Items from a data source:
'''

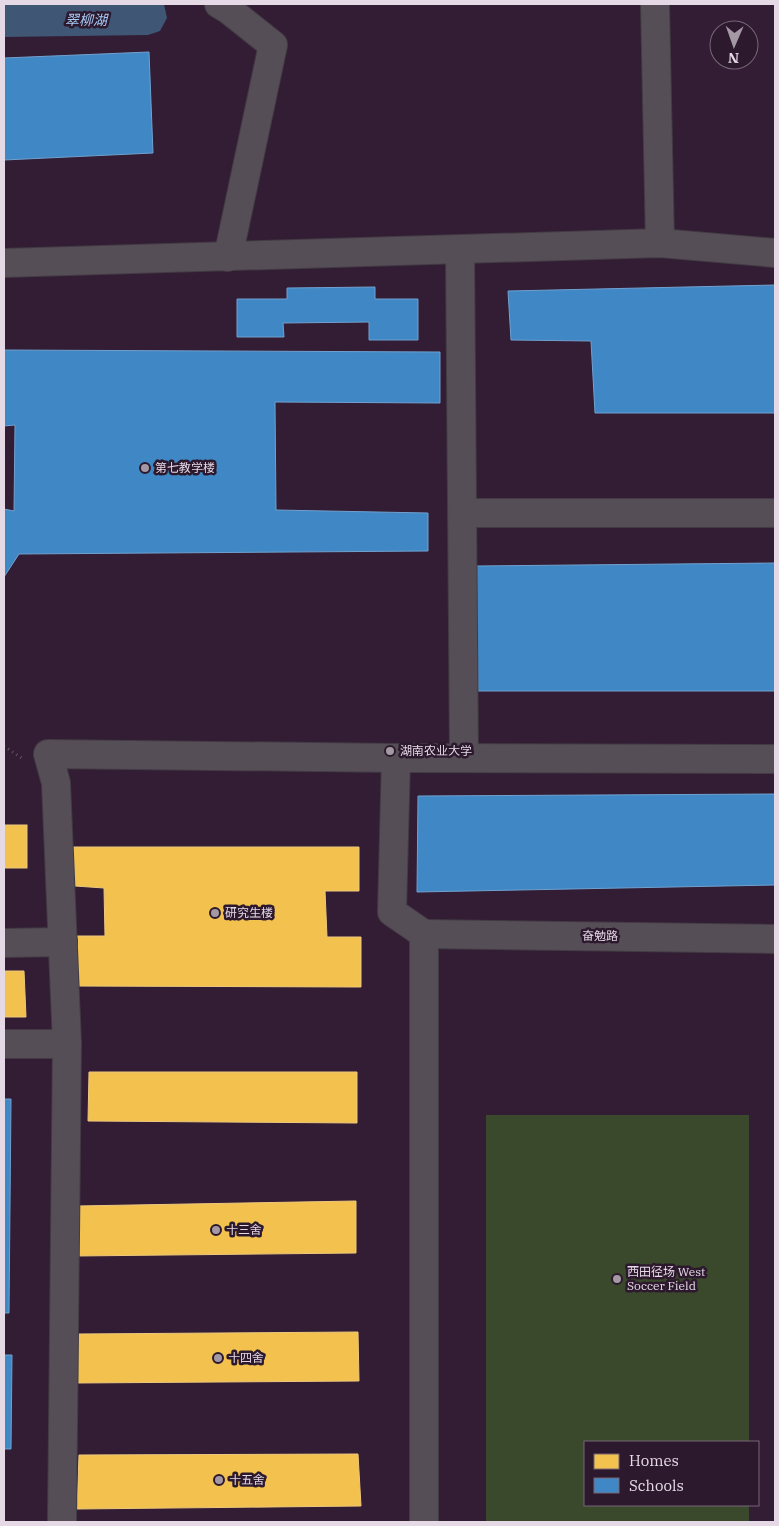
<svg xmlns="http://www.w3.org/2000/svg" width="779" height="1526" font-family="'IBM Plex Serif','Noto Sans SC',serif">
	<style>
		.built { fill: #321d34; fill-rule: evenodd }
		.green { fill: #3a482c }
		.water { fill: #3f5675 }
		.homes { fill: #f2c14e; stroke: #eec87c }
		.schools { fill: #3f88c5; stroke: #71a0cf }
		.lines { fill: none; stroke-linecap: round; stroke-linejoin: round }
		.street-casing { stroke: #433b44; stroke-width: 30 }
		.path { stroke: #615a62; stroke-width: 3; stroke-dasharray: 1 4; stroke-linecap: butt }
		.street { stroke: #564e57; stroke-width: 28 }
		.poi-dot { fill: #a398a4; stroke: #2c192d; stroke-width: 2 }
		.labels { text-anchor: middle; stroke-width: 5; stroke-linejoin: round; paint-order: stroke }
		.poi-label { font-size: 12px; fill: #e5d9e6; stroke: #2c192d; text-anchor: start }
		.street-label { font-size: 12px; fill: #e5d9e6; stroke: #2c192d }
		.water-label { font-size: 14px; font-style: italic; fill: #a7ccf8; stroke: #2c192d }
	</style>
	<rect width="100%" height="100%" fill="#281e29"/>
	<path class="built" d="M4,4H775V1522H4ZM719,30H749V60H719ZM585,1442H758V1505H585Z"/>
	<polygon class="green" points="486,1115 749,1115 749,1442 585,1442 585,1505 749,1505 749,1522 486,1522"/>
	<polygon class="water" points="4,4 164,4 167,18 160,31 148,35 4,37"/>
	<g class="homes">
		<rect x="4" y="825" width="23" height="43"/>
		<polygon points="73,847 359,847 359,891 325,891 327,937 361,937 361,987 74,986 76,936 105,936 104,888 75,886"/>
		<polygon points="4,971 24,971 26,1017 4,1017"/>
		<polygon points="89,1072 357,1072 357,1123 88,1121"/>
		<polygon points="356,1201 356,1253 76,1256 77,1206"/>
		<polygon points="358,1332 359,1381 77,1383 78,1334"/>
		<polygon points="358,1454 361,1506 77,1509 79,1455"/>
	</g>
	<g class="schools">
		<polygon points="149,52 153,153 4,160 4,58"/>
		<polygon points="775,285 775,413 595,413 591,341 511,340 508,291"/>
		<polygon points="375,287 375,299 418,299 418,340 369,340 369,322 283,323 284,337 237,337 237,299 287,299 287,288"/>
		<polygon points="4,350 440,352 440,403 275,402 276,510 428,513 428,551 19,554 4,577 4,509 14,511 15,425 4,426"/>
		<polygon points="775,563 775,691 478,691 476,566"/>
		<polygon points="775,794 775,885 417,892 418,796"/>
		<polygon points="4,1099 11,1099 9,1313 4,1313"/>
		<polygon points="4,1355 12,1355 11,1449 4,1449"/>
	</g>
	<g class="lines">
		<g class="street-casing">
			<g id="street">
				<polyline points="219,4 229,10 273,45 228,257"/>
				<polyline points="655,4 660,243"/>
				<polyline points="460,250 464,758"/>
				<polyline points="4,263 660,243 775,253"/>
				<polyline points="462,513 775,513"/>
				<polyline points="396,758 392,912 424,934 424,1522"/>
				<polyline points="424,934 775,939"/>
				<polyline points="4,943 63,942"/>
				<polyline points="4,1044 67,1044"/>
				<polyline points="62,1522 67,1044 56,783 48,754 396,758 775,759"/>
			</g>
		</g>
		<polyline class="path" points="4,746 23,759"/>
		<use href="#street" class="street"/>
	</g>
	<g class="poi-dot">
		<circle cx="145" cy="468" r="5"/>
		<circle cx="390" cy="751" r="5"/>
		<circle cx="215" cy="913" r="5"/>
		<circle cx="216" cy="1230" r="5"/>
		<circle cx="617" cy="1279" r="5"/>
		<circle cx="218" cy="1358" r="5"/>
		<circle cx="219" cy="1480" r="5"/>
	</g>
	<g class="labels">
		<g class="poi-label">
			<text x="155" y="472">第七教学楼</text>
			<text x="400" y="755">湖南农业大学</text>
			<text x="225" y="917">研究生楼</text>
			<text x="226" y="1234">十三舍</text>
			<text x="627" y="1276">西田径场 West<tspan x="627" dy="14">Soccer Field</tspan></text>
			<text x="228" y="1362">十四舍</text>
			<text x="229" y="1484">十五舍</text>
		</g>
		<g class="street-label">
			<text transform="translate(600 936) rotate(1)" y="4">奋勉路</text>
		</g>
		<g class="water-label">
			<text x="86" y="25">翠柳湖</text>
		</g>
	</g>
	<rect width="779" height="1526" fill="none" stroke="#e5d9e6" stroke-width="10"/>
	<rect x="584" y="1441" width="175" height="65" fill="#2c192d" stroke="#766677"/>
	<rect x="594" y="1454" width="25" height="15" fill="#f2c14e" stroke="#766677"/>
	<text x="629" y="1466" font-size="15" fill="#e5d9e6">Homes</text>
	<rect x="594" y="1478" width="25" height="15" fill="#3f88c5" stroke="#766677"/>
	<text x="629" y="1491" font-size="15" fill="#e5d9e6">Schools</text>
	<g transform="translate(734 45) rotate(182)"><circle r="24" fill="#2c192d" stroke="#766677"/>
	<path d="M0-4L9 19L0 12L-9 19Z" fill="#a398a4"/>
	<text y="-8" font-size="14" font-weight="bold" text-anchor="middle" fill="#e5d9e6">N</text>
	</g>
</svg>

'''
'''

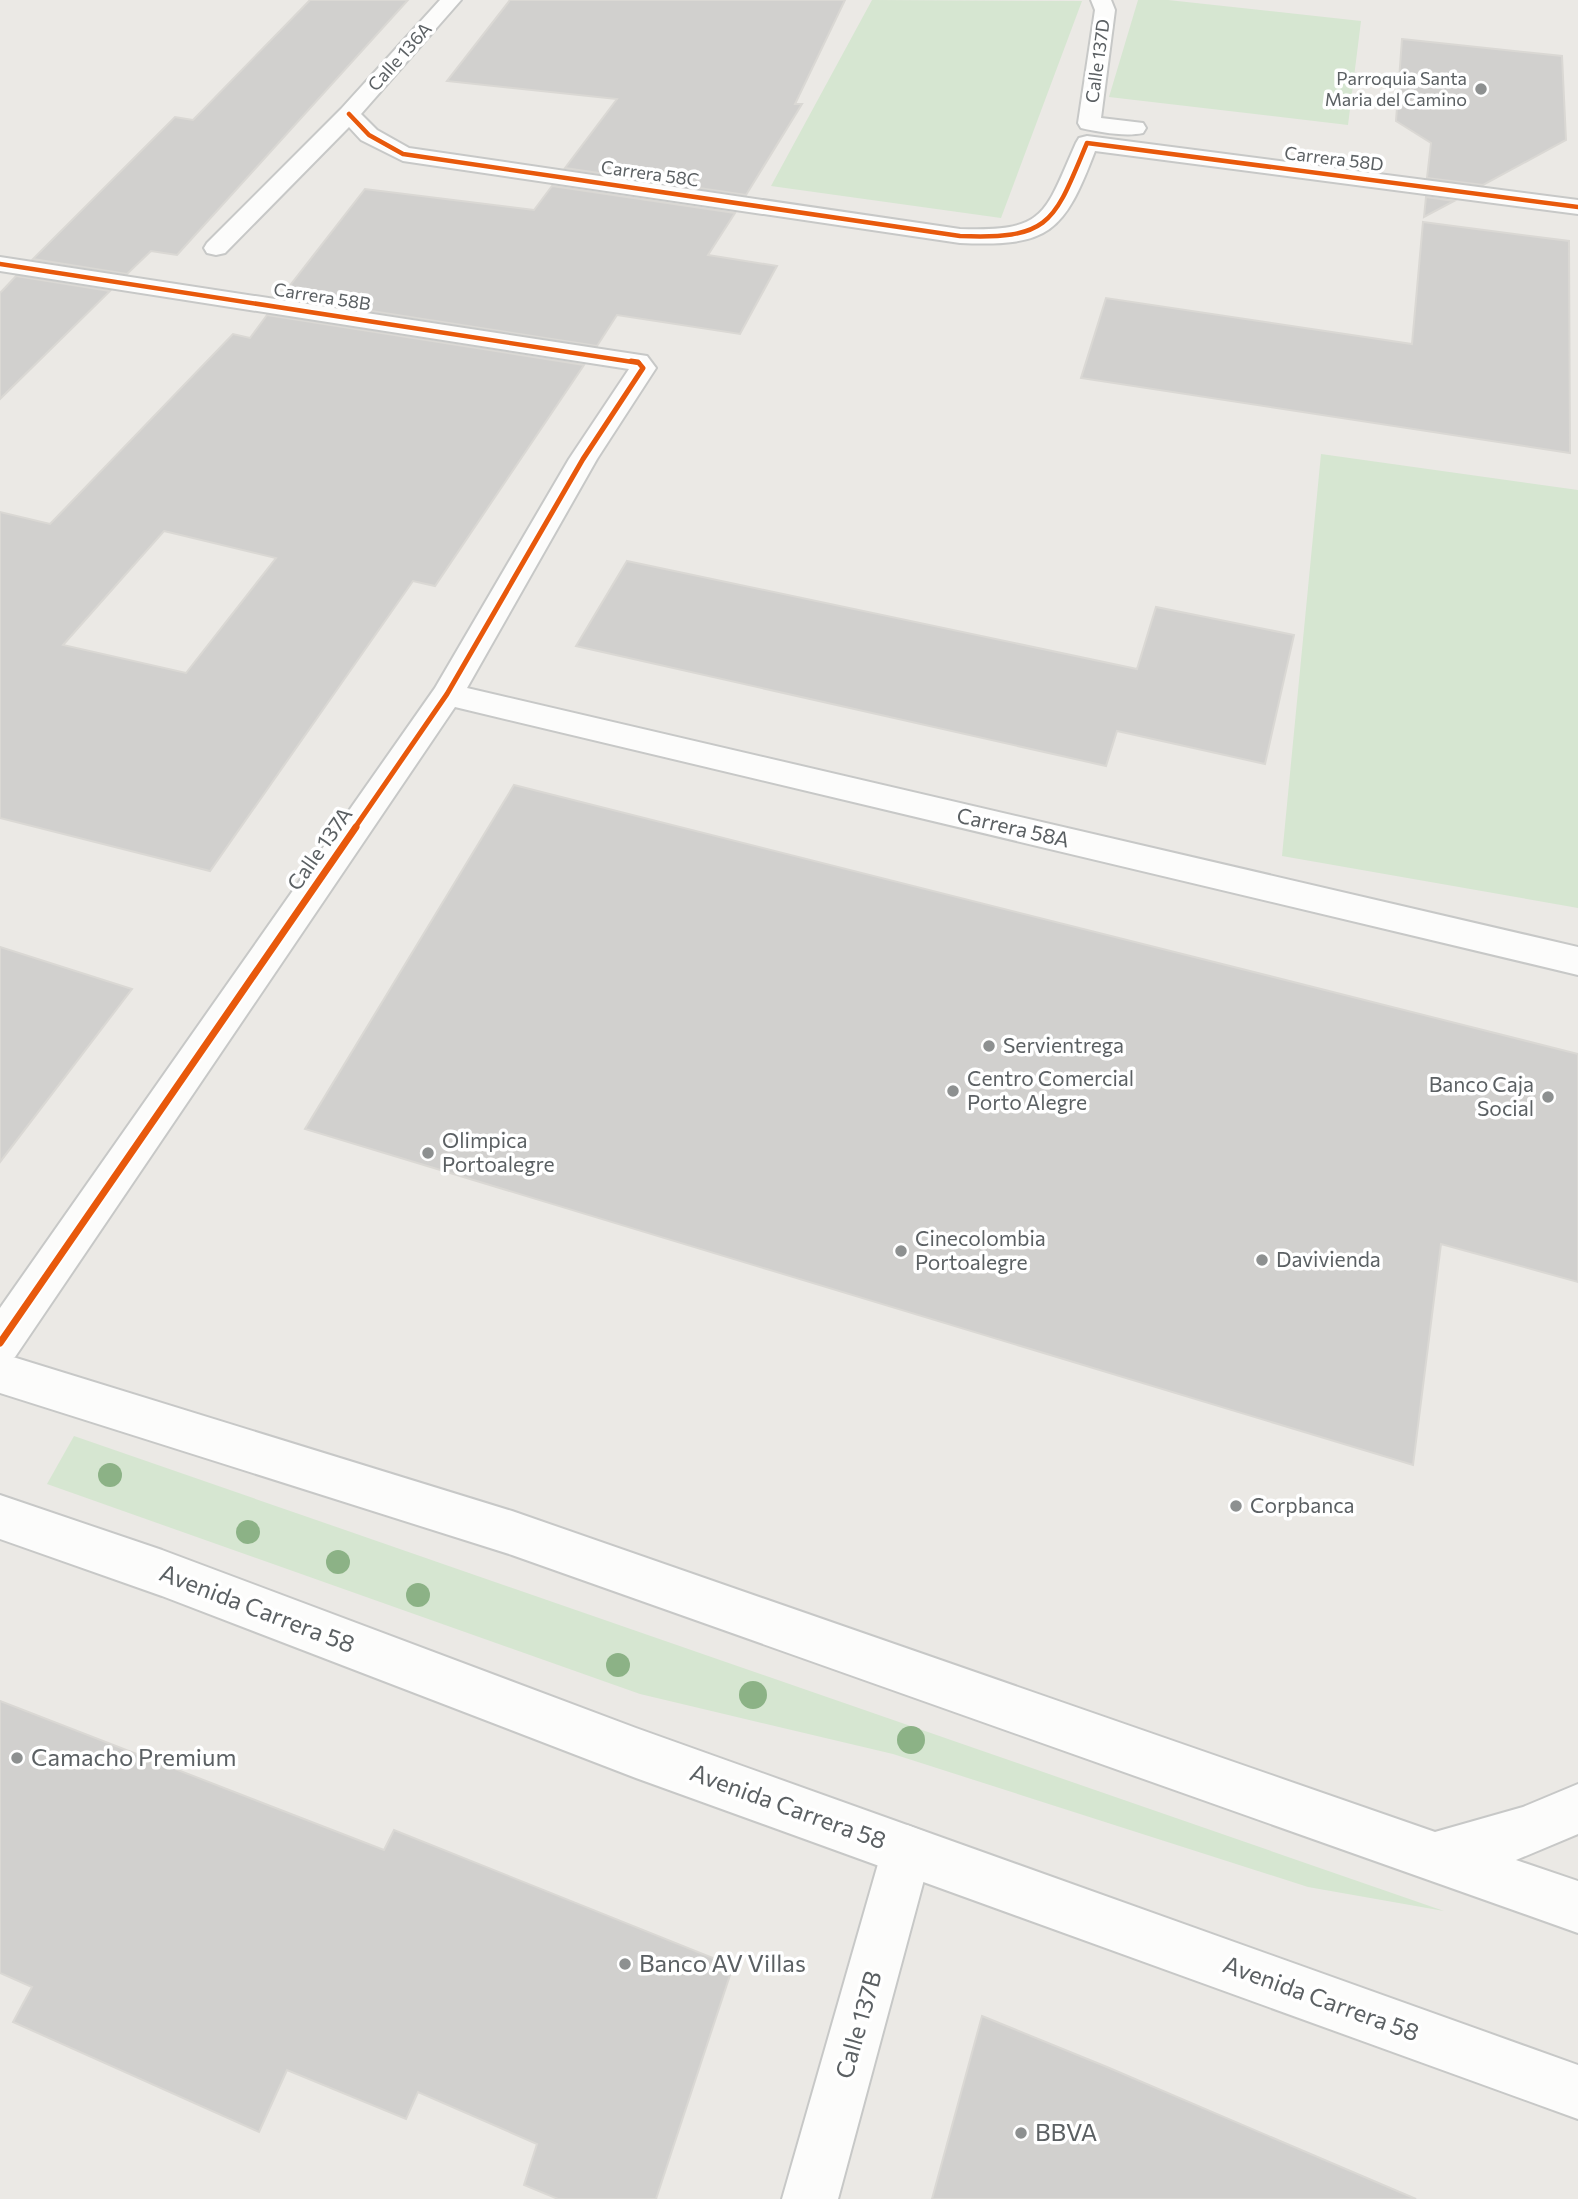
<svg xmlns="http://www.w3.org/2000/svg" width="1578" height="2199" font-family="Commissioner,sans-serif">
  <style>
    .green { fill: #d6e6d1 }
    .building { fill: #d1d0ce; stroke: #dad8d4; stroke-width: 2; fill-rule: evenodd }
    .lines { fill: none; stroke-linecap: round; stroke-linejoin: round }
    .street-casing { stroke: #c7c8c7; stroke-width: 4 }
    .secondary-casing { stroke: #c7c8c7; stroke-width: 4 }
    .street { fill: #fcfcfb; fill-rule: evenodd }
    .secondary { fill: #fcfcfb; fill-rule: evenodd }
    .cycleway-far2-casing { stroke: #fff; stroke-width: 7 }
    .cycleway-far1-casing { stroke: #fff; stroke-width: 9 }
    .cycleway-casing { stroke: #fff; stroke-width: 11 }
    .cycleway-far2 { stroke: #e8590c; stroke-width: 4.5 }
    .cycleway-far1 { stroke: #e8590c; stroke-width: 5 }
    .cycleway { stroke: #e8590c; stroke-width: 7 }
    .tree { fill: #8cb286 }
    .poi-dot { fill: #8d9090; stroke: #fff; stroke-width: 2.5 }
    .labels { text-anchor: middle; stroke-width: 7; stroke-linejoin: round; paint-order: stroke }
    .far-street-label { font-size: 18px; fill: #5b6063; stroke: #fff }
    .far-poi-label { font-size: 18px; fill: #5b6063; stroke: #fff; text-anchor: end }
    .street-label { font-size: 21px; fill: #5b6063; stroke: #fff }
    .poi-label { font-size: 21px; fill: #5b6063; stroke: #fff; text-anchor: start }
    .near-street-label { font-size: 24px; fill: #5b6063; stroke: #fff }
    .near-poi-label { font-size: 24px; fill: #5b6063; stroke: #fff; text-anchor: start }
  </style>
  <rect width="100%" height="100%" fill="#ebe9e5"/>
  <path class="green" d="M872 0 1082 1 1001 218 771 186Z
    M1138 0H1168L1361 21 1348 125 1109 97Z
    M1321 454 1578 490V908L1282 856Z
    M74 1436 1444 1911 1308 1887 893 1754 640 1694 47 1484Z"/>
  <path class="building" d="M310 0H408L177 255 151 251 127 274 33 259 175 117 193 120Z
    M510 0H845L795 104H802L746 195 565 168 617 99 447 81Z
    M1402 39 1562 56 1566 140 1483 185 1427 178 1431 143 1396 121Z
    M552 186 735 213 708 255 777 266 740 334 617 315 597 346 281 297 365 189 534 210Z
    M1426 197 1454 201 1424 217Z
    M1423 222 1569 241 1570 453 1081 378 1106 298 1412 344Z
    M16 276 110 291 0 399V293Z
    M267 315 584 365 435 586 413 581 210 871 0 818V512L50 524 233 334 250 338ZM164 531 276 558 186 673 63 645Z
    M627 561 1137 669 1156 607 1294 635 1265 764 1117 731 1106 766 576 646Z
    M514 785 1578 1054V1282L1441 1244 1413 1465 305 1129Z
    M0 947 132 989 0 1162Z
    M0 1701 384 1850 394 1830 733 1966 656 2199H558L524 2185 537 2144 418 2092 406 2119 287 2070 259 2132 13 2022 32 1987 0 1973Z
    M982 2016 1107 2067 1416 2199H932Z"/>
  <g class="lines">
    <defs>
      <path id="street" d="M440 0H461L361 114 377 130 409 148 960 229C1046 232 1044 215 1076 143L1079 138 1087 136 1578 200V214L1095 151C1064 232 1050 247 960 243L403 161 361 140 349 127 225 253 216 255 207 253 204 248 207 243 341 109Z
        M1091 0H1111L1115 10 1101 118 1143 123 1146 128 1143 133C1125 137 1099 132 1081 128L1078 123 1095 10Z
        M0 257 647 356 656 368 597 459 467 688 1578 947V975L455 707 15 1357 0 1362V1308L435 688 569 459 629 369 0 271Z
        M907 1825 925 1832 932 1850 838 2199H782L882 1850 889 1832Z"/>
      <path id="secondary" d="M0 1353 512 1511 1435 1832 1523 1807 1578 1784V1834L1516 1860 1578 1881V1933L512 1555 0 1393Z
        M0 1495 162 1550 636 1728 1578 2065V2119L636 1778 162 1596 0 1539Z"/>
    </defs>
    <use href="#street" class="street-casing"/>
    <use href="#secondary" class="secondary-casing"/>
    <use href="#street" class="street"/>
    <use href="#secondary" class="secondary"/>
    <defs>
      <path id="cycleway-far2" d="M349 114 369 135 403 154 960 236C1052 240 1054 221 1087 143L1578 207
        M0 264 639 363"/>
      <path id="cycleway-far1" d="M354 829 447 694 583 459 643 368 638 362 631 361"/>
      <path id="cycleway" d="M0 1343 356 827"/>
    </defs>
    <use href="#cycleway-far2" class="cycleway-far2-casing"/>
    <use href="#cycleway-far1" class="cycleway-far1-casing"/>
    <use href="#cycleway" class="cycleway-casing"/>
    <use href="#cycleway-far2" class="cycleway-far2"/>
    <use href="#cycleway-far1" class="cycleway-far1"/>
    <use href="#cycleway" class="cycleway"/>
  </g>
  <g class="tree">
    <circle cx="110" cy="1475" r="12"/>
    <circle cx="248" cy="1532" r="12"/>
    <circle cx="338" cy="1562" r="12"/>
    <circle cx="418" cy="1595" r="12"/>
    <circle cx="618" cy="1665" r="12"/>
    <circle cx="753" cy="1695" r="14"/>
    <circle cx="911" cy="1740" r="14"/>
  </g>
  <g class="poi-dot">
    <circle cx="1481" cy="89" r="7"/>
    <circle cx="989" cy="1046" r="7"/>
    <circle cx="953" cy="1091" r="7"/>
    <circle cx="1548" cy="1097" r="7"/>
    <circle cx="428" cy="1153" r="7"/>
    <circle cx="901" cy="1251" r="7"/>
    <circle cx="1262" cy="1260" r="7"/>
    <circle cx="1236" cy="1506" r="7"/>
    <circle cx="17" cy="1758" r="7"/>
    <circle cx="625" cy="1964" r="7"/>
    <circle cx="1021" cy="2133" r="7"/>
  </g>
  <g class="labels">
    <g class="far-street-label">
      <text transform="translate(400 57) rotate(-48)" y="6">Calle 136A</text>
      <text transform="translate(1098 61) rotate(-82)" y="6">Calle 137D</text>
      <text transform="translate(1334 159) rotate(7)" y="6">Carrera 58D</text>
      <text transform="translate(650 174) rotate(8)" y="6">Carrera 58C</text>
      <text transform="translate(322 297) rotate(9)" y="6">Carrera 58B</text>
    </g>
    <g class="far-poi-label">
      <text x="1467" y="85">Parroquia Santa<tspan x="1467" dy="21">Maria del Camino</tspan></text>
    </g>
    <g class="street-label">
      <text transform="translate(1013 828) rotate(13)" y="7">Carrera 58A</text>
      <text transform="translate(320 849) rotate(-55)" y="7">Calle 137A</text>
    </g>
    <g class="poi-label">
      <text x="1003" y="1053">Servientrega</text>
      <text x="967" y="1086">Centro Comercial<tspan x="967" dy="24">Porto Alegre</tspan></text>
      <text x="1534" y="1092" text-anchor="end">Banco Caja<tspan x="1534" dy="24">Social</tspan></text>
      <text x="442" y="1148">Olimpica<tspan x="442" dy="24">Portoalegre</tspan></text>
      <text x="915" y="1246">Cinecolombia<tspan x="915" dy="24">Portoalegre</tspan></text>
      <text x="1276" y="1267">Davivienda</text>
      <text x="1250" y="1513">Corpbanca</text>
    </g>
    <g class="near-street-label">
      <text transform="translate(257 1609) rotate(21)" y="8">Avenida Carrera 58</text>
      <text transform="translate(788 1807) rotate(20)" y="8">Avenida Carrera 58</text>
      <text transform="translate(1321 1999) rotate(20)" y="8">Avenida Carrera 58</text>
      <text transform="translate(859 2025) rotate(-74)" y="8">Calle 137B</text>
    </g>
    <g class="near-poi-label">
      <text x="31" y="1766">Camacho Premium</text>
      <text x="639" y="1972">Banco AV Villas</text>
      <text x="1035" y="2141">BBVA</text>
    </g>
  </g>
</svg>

'''

ASSIGNMENT> Copy every line above in which the string "linejoin" shows up.

TASK OUTPUT>
		.lines { fill: none; stroke-linecap: round; stroke-linejoin: round }
		.labels { text-anchor: middle; stroke-width: 5; stroke-linejoin: round; paint-order: stroke }
    .lines { fill: none; stroke-linecap: round; stroke-linejoin: round }
    .labels { text-anchor: middle; stroke-width: 7; stroke-linejoin: round; paint-order: stroke }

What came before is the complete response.